BEGIN TASK MATERIAL

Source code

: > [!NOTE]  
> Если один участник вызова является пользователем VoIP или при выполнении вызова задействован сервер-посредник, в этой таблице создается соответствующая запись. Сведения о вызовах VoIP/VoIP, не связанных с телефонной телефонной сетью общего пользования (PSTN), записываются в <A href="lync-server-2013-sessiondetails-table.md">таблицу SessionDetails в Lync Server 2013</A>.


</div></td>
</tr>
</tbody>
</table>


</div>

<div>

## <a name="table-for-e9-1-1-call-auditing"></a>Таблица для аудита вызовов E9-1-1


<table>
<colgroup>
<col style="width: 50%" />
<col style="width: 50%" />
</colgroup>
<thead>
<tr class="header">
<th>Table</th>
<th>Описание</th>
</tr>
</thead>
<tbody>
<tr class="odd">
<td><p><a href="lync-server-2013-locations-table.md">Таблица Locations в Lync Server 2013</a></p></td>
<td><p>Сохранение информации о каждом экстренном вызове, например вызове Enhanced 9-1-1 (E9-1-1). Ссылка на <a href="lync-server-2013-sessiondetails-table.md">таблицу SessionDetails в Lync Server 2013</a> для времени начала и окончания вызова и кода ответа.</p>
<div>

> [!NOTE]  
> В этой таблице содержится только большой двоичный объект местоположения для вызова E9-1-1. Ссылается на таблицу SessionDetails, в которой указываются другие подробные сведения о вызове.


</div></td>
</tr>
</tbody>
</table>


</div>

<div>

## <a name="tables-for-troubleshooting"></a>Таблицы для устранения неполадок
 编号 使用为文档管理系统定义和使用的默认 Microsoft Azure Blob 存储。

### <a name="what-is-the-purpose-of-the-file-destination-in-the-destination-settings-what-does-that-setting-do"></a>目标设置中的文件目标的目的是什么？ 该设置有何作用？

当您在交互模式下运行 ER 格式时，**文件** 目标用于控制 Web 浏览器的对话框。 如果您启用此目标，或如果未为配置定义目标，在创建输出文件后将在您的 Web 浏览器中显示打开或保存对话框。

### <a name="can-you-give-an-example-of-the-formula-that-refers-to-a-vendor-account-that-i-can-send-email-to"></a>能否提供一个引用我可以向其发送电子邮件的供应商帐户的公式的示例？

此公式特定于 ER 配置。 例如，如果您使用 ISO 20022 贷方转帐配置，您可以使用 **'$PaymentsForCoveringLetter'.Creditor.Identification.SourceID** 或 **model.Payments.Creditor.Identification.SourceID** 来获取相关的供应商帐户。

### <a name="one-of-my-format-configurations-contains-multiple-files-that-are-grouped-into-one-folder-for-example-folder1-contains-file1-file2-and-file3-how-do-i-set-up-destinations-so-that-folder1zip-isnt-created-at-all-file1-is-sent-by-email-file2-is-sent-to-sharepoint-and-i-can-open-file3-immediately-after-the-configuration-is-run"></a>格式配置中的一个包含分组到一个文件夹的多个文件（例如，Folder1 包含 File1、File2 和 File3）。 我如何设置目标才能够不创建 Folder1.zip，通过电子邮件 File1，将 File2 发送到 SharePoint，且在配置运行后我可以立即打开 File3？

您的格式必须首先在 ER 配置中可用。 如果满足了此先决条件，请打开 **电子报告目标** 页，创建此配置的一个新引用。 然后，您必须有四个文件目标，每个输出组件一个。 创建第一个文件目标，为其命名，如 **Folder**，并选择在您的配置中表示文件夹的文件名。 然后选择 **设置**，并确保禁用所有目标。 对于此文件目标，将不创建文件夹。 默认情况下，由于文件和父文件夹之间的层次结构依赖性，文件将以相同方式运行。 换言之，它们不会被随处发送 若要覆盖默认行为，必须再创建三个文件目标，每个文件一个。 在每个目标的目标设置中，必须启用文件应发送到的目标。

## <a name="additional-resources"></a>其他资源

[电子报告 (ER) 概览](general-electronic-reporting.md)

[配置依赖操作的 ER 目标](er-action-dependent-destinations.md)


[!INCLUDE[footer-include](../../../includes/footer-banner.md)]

END TASK MATERIAL

**EXERCISE INSTRUCTIONS**: Every record above needs to be repeated word for word.

**PROBLEM SOLUTION**:
Source code

: > [!NOTE]  
> Если один участник вызова является пользователем VoIP или при выполнении вызова задействован сервер-посредник, в этой таблице создается соответствующая запись. Сведения о вызовах VoIP/VoIP, не связанных с телефонной телефонной сетью общего пользования (PSTN), записываются в <A href="lync-server-2013-sessiondetails-table.md">таблицу SessionDetails в Lync Server 2013</A>.


</div></td>
</tr>
</tbody>
</table>


</div>

<div>

## <a name="table-for-e9-1-1-call-auditing"></a>Таблица для аудита вызовов E9-1-1


<table>
<colgroup>
<col style="width: 50%" />
<col style="width: 50%" />
</colgroup>
<thead>
<tr class="header">
<th>Table</th>
<th>Описание</th>
</tr>
</thead>
<tbody>
<tr class="odd">
<td><p><a href="lync-server-2013-locations-table.md">Таблица Locations в Lync Server 2013</a></p></td>
<td><p>Сохранение информации о каждом экстренном вызове, например вызове Enhanced 9-1-1 (E9-1-1). Ссылка на <a href="lync-server-2013-sessiondetails-table.md">таблицу SessionDetails в Lync Server 2013</a> для времени начала и окончания вызова и кода ответа.</p>
<div>

> [!NOTE]  
> В этой таблице содержится только большой двоичный объект местоположения для вызова E9-1-1. Ссылается на таблицу SessionDetails, в которой указываются другие подробные сведения о вызове.


</div></td>
</tr>
</tbody>
</table>


</div>

<div>

## <a name="tables-for-troubleshooting"></a>Таблицы для устранения неполадок
 编号 使用为文档管理系统定义和使用的默认 Microsoft Azure Blob 存储。

### <a name="what-is-the-purpose-of-the-file-destination-in-the-destination-settings-what-does-that-setting-do"></a>目标设置中的文件目标的目的是什么？ 该设置有何作用？

当您在交互模式下运行 ER 格式时，**文件** 目标用于控制 Web 浏览器的对话框。 如果您启用此目标，或如果未为配置定义目标，在创建输出文件后将在您的 Web 浏览器中显示打开或保存对话框。

### <a name="can-you-give-an-example-of-the-formula-that-refers-to-a-vendor-account-that-i-can-send-email-to"></a>能否提供一个引用我可以向其发送电子邮件的供应商帐户的公式的示例？

此公式特定于 ER 配置。 例如，如果您使用 ISO 20022 贷方转帐配置，您可以使用 **'$PaymentsForCoveringLetter'.Creditor.Identification.SourceID** 或 **model.Payments.Creditor.Identification.SourceID** 来获取相关的供应商帐户。

### <a name="one-of-my-format-configurations-contains-multiple-files-that-are-grouped-into-one-folder-for-example-folder1-contains-file1-file2-and-file3-how-do-i-set-up-destinations-so-that-folder1zip-isnt-created-at-all-file1-is-sent-by-email-file2-is-sent-to-sharepoint-and-i-can-open-file3-immediately-after-the-configuration-is-run"></a>格式配置中的一个包含分组到一个文件夹的多个文件（例如，Folder1 包含 File1、File2 和 File3）。 我如何设置目标才能够不创建 Folder1.zip，通过电子邮件 File1，将 File2 发送到 SharePoint，且在配置运行后我可以立即打开 File3？

您的格式必须首先在 ER 配置中可用。 如果满足了此先决条件，请打开 **电子报告目标** 页，创建此配置的一个新引用。 然后，您必须有四个文件目标，每个输出组件一个。 创建第一个文件目标，为其命名，如 **Folder**，并选择在您的配置中表示文件夹的文件名。 然后选择 **设置**，并确保禁用所有目标。 对于此文件目标，将不创建文件夹。 默认情况下，由于文件和父文件夹之间的层次结构依赖性，文件将以相同方式运行。 换言之，它们不会被随处发送 若要覆盖默认行为，必须再创建三个文件目标，每个文件一个。 在每个目标的目标设置中，必须启用文件应发送到的目标。

## <a name="additional-resources"></a>其他资源

[电子报告 (ER) 概览](general-electronic-reporting.md)

[配置依赖操作的 ER 目标](er-action-dependent-destinations.md)


[!INCLUDE[footer-include](../../../includes/footer-banner.md)]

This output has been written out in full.